* _Work to complete_:
• A. In the article on New Hampshire's Medicaid work requirement, for how many days did Gov. Chris Sununu delay the program?
• B. Rewrite the stretch of the Medicaid article from "In addition, Sununu" through "due to noncompliance.", replacing "providers" with "hospitals".
• C. Write the next part of the article on New Hampshire's Medicaid work requirement, starting after its final sentence.

* _Page extract_:
----------

HARRIS MEYER July 08, 2019
Facing mounting fears about likely coverage
losses, New Hampshire's Republican Gov. Chris Sununu announced Monday that he
is delaying implementation of the state's Medicaid work requirement program for
120 days.
In addition, Sununu signed a Democratic-sponsored bill that would halt the work
requirement if 500 or more people are disenrolled due to noncompliance, or if
providers report an increase in uncompensated care resulting from beneficiaries
being disenrolled due to noncompliance.
Many of New Hampshire's nearly 50,000 Medicaid
expansion enrollees faced a deadline of July 7 to provide evidence that they
met the monthly requirement in June of working, volunteering or attending
classes or qualified for an exemption. If they fail to report, they have one
month to fix the issue before losing benefits. The first cut-offs would occur
on Aug. 1.
But nearly 18,000 people either had not reported
they had met the community engagement requirement or that they qualified for an
exemption, the state Department of Health and Human Services said. State
officials said many enrollees remained unaware of the reporting and work
requirements despite mailings, phone calls, and a door-knocking campaign.
Patient advocates blamed the complexity of the
reporting process.

----------

* _Excerpted records_:
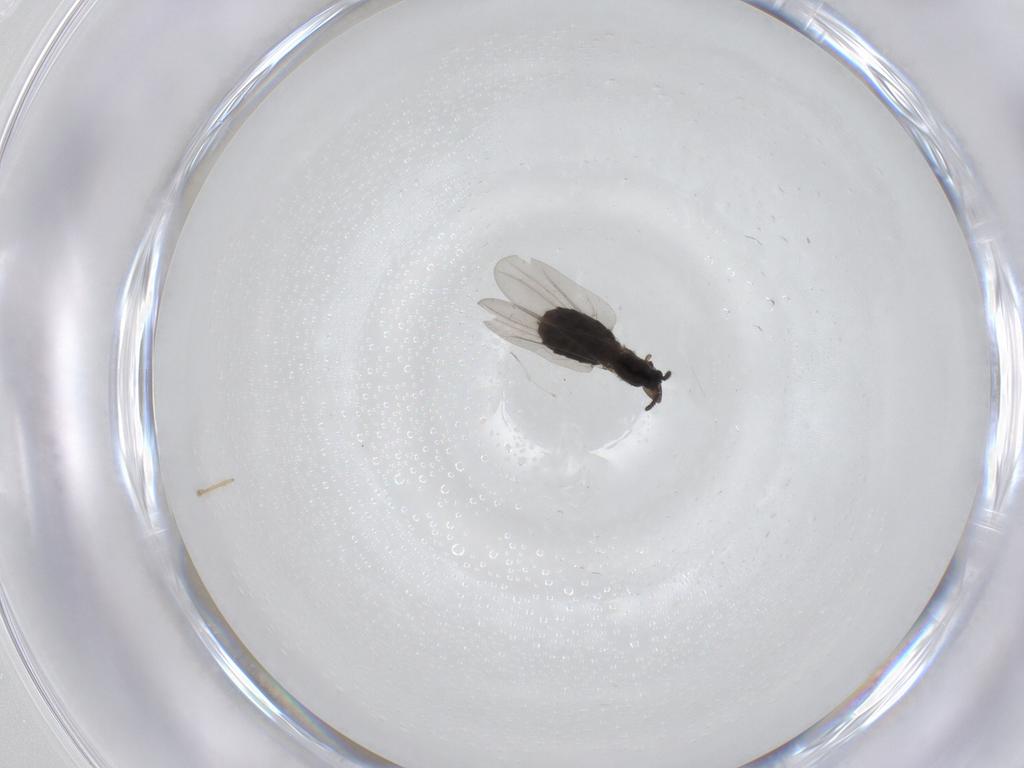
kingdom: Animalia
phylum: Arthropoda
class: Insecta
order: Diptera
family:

----------

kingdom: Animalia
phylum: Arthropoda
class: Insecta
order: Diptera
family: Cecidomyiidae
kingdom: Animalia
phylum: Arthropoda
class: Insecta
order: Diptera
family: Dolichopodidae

----------

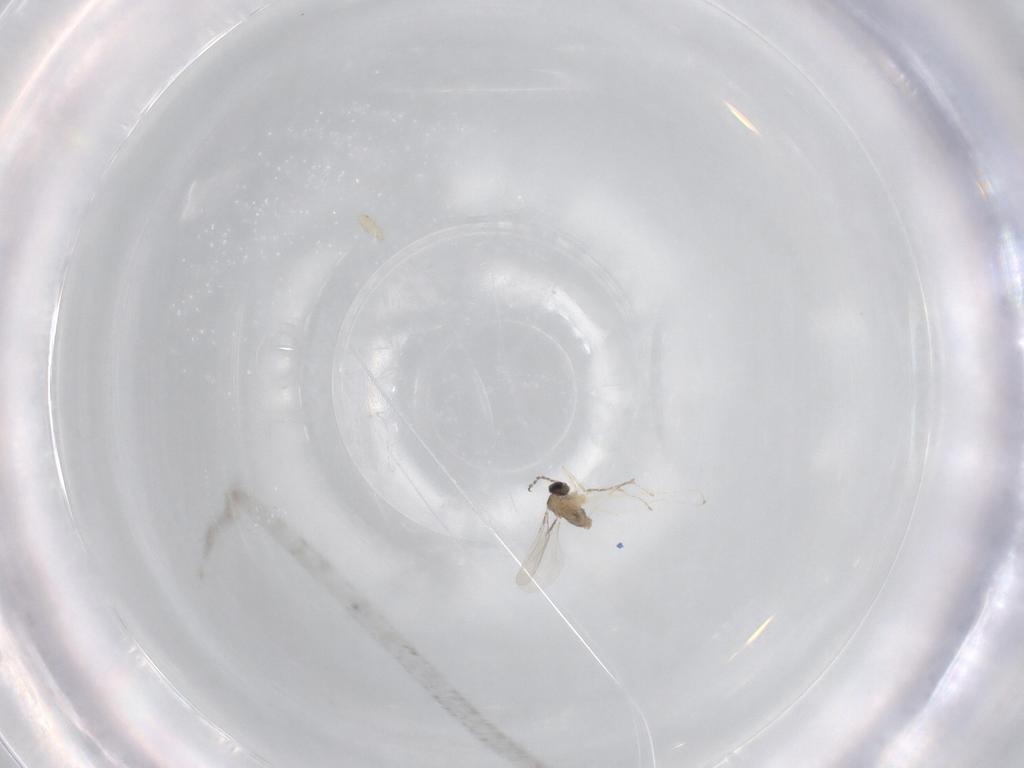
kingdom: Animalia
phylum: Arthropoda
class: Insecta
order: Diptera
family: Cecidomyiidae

----------

* _Results for the exercise_:
• A. 120 days

• B.
In addition, Sununu signed a Democratic-sponsored bill that would halt the work
requirement if 500 or more people are disenrolled due to noncompliance, or if
hospitals report an increase in uncompensated care resulting from beneficiaries
being disenrolled due to noncompliance.

• C.
Concerns about nonreporting, along with the
chastening experience with a Medicaid work requirement in Arkansas—where more
than 18,000 expansion enrollees were booted out last year due to nonreporting
or noncompliance—prompted New Hampshire Democratic lawmakers to pass a bill in
May establishing a coverage loss cap and adding more exemptions.
New Hampshire is the second state to enact this
type of guardrail against coverage losses resulting from a Medicaid work
requirement. In May, Montana enacted a bill requiring a re-evaluation of
its new Medicaid work requirement if more than 5% of the 96,000 low-income
adults currently enrolled were disenrolled due to noncompliance.
This is the latest setback for the Trump
administration's policy of encouraging states to adopt work requirements, a
centerpiece of its Medicaid policy.
Meanwhile, U.S. District Judge James Boasberg in
Washington is scheduled to hear arguments July 23 in a lawsuit seeking to invalidate the CMS' approval of New
Hampshire's work requirement waiver. In March, Boasberg struck down the agency's approval of similar
waivers in Kentucky and Arkansas on the grounds that the agency did not adequately
consider the potential impact on coverage losses.
New Hampshire's waiver has some of the toughest
provisions of any of the nine state work requirement demonstrations the CMS
approved so far. Its requirement applies to low-income, nondisabled adults ages
19 to 64 who are eligible for the program, including parents of children ages 6
and older.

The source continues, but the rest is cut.